» **EXERCISE DETAILS**
Lines containing "Ammodramus" should be pulled from the material below.

» **PROVIDED MATERIAL**
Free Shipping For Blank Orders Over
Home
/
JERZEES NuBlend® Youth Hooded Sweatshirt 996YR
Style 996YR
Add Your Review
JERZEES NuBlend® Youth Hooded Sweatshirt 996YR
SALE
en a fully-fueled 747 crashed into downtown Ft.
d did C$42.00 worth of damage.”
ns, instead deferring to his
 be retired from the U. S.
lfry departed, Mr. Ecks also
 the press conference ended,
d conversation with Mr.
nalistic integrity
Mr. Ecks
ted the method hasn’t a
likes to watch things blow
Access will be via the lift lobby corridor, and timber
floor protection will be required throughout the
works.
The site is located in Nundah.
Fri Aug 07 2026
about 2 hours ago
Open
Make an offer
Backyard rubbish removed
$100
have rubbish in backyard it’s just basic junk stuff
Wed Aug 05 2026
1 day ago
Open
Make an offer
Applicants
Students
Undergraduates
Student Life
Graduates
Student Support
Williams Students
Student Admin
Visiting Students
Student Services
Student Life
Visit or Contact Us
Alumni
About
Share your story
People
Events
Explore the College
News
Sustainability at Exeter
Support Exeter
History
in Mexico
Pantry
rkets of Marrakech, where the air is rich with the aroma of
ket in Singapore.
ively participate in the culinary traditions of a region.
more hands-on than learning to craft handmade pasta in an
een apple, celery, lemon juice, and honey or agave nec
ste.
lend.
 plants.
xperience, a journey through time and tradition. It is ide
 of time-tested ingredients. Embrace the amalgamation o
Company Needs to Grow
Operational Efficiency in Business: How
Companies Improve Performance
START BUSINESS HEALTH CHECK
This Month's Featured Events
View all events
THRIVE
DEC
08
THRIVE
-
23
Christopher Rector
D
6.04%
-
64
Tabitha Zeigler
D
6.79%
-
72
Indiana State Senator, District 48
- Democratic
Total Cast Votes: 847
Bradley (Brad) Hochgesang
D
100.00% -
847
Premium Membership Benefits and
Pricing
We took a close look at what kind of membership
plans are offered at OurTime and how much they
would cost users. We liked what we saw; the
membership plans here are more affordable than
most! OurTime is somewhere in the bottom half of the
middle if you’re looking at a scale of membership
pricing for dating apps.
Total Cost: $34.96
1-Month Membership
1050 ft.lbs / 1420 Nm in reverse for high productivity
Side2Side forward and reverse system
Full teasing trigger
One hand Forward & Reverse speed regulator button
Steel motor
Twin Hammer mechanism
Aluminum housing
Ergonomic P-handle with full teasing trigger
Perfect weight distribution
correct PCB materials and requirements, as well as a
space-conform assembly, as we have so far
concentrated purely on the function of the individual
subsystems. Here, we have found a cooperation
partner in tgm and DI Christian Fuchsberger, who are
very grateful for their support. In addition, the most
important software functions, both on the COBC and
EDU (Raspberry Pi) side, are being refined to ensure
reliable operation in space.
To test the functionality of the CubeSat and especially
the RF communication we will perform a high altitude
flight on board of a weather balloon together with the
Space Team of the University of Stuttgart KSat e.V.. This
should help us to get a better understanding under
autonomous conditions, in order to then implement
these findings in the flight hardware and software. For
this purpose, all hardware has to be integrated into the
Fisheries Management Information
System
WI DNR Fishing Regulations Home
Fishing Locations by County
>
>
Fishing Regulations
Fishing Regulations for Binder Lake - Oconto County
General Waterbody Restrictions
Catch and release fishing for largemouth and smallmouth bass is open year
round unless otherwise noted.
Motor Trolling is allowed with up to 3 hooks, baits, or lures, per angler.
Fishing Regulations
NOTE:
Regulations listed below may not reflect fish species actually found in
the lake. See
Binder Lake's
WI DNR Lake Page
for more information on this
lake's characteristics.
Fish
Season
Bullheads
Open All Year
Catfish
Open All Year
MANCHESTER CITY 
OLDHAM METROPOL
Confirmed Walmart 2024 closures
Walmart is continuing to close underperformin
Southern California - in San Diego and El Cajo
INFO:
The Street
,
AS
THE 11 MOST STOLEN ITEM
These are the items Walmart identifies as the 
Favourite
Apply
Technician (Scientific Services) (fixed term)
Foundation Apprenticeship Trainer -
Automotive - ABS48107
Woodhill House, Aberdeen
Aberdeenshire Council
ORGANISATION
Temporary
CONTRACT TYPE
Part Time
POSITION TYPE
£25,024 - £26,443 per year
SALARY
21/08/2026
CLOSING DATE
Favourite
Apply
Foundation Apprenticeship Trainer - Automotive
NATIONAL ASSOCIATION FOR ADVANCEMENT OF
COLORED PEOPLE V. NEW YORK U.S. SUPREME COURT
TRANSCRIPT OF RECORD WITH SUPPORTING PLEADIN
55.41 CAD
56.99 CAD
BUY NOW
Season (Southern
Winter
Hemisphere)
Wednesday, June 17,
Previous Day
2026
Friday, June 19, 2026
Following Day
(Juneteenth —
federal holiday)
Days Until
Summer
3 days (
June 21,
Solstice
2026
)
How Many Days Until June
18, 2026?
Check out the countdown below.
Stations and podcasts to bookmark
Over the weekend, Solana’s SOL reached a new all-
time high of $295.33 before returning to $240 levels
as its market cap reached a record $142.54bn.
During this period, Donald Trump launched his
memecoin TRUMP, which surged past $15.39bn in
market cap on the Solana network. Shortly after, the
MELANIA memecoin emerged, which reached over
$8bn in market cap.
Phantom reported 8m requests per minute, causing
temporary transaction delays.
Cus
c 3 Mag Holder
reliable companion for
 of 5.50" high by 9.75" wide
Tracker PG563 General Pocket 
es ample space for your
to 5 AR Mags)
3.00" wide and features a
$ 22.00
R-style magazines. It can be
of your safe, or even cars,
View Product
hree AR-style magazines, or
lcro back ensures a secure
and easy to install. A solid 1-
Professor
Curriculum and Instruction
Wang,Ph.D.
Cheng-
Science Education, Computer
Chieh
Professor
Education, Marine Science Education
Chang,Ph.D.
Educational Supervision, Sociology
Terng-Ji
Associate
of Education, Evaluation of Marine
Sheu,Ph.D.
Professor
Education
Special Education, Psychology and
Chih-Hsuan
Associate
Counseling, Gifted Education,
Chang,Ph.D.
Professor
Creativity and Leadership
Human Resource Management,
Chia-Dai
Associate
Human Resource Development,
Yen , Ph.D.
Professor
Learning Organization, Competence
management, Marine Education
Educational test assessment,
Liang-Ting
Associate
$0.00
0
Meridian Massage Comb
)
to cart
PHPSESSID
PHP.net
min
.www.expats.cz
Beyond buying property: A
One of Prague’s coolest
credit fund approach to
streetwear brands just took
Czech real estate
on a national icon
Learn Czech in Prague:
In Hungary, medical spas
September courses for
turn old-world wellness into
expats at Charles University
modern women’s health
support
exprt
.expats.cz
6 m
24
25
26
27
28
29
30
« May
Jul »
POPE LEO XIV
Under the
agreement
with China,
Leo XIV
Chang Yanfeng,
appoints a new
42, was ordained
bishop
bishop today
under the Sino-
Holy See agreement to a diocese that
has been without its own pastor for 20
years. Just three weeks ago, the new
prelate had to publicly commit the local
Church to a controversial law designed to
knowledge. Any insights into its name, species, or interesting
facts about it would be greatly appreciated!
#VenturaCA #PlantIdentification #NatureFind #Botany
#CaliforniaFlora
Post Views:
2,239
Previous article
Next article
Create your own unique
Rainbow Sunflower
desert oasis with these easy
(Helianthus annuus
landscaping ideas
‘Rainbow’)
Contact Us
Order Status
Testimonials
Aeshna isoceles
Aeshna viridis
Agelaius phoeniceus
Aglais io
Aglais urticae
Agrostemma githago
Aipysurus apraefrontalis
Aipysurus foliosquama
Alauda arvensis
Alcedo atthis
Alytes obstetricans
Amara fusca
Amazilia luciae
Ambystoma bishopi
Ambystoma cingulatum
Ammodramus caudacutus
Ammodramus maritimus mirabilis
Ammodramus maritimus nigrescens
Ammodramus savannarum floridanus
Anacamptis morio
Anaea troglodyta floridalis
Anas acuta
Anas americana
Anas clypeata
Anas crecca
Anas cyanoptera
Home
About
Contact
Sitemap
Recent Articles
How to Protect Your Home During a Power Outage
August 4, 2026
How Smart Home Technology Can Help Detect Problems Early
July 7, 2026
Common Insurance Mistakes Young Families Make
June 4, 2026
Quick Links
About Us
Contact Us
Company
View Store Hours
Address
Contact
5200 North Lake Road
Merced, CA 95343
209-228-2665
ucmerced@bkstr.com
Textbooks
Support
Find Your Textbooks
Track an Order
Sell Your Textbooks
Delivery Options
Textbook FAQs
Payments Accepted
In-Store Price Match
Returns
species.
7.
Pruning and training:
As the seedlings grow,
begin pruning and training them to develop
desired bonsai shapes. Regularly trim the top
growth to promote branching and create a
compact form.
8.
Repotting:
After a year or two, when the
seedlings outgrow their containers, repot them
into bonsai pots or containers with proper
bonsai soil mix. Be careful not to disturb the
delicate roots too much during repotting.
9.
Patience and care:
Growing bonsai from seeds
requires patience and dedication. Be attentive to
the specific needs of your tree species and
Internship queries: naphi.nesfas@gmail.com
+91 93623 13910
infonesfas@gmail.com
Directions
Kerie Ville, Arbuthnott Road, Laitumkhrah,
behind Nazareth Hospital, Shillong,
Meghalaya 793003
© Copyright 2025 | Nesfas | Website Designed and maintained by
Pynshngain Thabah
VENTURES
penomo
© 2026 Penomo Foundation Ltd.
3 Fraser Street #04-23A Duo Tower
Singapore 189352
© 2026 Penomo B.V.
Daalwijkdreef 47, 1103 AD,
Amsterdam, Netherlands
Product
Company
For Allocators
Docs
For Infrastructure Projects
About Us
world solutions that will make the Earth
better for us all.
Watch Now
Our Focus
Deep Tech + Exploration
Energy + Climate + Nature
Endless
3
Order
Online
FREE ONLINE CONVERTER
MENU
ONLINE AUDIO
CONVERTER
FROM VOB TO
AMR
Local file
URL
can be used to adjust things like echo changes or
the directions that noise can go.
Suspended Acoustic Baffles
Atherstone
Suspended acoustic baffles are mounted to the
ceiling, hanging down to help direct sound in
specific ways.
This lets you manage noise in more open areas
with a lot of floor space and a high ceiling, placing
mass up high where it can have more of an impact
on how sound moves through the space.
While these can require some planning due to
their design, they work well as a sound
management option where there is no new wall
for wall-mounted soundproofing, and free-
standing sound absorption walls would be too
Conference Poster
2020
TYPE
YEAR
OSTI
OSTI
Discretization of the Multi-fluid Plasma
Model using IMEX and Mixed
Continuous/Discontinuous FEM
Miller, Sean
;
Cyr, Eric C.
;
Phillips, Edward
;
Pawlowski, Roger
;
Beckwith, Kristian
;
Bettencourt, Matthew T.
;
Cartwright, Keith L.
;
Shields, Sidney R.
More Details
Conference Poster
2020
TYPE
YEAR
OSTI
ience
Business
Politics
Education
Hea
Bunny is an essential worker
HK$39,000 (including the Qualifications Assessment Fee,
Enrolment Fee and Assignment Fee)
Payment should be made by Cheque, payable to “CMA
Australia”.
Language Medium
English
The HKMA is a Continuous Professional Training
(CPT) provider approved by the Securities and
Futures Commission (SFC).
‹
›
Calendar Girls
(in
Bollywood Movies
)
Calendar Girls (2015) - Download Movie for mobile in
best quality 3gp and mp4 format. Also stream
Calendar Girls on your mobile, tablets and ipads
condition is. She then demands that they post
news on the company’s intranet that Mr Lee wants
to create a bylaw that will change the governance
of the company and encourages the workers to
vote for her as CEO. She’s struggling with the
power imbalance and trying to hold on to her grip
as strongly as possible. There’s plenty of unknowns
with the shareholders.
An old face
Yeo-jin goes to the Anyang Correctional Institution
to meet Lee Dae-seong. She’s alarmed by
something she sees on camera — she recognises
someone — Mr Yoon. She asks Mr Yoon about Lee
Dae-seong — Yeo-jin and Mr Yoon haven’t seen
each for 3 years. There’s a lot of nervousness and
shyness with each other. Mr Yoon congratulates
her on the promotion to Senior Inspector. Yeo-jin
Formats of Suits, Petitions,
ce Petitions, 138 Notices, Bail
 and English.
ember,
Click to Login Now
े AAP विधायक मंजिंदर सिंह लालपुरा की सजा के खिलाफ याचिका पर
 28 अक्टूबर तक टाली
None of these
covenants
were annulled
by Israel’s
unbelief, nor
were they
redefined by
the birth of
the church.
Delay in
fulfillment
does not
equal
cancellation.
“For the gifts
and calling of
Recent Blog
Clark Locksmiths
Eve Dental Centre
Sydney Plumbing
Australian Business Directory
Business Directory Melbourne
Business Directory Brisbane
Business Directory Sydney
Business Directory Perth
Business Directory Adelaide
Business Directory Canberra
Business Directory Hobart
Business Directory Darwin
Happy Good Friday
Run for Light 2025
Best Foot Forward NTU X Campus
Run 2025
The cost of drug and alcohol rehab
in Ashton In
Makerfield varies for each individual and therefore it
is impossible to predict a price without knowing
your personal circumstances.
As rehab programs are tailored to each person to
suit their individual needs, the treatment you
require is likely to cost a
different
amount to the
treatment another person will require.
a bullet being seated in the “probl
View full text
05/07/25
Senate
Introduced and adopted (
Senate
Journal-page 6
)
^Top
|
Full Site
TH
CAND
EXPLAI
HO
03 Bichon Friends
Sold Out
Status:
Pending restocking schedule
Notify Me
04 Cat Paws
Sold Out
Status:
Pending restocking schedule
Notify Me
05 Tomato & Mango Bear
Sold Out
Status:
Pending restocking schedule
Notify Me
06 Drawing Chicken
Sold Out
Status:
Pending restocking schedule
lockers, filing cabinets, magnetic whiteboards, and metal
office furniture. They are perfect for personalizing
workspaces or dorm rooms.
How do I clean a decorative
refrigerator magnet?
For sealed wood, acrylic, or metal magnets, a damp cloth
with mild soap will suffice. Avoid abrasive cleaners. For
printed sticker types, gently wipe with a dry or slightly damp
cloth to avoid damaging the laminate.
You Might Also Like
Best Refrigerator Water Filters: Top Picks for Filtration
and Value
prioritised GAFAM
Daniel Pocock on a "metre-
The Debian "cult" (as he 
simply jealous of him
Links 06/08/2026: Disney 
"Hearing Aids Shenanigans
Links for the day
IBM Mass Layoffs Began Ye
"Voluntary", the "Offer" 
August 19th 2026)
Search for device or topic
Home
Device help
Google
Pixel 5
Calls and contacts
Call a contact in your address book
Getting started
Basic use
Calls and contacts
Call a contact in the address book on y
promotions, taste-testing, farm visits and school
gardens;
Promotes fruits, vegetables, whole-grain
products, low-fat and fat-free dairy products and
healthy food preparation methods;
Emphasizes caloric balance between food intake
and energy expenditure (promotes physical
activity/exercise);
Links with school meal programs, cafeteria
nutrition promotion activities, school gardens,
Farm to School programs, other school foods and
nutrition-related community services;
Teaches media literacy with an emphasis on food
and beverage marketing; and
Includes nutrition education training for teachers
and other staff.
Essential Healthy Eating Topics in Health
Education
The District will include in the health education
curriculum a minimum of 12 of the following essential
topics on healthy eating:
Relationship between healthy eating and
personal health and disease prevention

» **OUTPUT OF THE TASK**
Ammodramus caudacutus
Ammodramus maritimus mirabilis
Ammodramus maritimus nigrescens
Ammodramus savannarum floridanus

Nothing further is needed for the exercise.